Our study has several limitations. First, we used a convenience sample. Barbershop and beauty shop clientele who self-selected to participate in the program may have been different from those who elected not to participate. Second, we did not measure the long-term effect of knowledge gained during the intervention. We assessed knowledge gained immediately after the intervention. Future studies should be designed to measure the long-term effects of the program on participants’ knowledge and changes in health outcomes. Third, we did not conduct regression analyses to identify variables such as health insurance status, ethnicity, and sex that may be associated with keeping follow-up appointments. Fourth, we did not collect data on people lost to follow-up; this information could have provided additional insight into the effect of our intervention. Future research should explore other types of follow-up interventions, such as medication therapy programs for populations with limited access to these programs. Additionally, a cost-benefit analysis of the initiative should be conducted.

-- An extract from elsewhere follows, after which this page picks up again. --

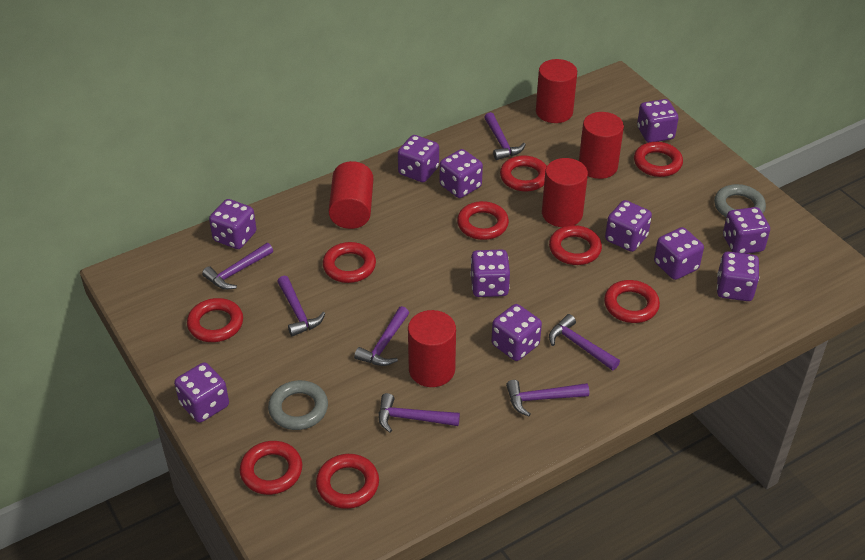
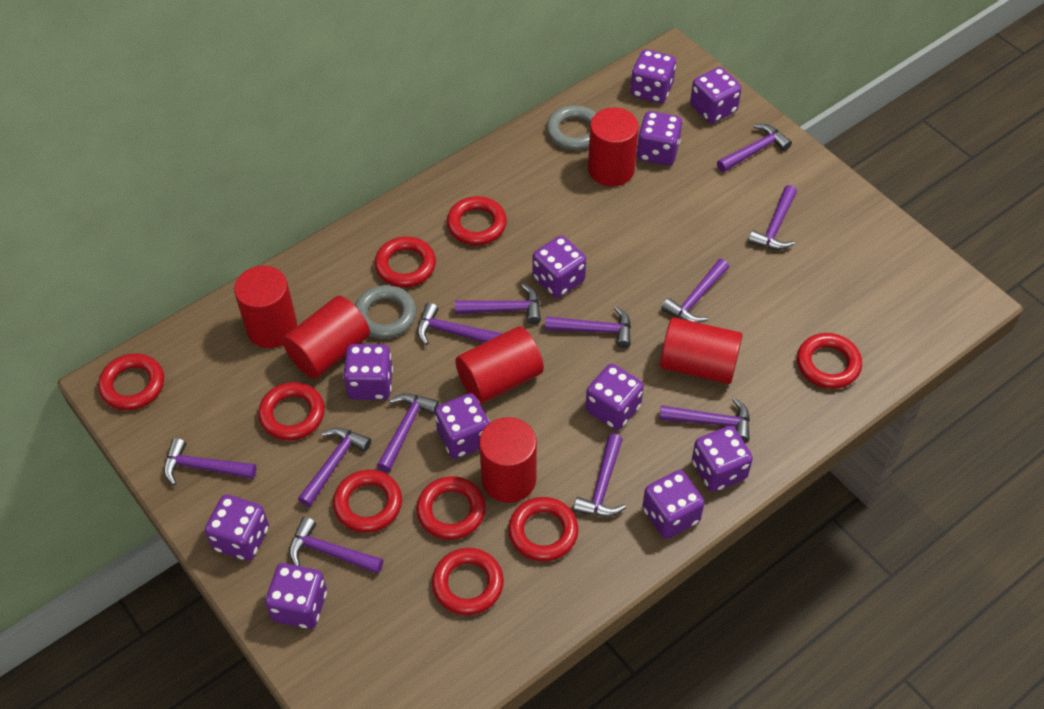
purple hammer: 7 -> 12
red cylinder: 5 -> 6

Notwithstanding these limitations, the results of our study add to the evidence that barber and beauty shops are viable options for promoting healthy behaviors and conducting screening programs in racial/ethnic minority communities. To the best of our knowledge, our program was the first to incorporate Black women and Hispanic participants. Participants were screened for chronic health conditions and received education on how to reduce their risk for these conditions. Follow-up on abnormal screening results was a critical element of our program: it sought to ensure that patients were further tested and treated by a medical provider. Screening programs must be intentional in screening, educating, and intervening with populations at risk of chronic diseases. Public health programs that seek to target racial/ethnic minority populations should meet people where they are in the community. Community-based health education and behavior modification can be effective measures to decrease CVD risk factors in racial/ethnic minority populations.